Would it be the correlation between the sales at firm 1 and the costs at firmA, or the cost at firm1 and the sales at firmB, or what?
if I have 3 firms, it would be: item1 item2 score desc FirmA FirmB 0.54 correlation between sales of firm A and costs of firm B FirmA FirmC 0.45 correlation between sales of firm A and costs of firm C FirmA FirmA 0.45 correlation between sales of firm A and costs of firm A (these is not necessary) FirmB FirmA 0.54 correlation between sales of firm B and costs of firm A FirmB FirmC 0.45 correlation between sales of firm B and costs of firm C FirmB FirmB 0.45 correlation between sales of firm B and costs of firm b (these is not necessary)
and same for C.
Is it possible to do accomplish above in widyr package?
So "only" defference is in valuce column. I don't need correlation between var1 of id1 and var1 all other ids, but correlation between var1 of id1 and var2 of all other id's.

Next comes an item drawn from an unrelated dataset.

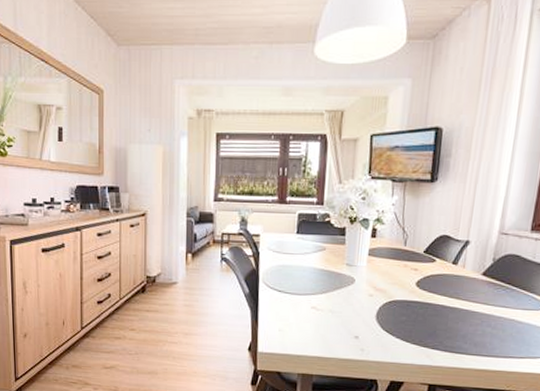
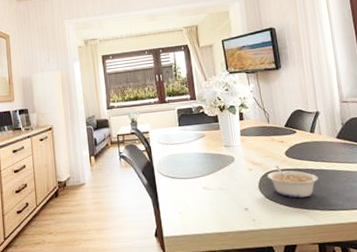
legume: none [388,295,448,335] -> present [266,165,318,198]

All examples I saw include only correlations between same variables. For example, correlations of sales between firms:
correlations <- widyr::pairwise_cor(sample_of_firms, id, year, sales)
What if I want to calculate correlations between different variables, for example, sales and costs columns:
correlations <- widyr::pairwise_cor(sample_of_firms, id, year, c(sales, costs))
If I understand it right this is not possible since argument value includes only one column?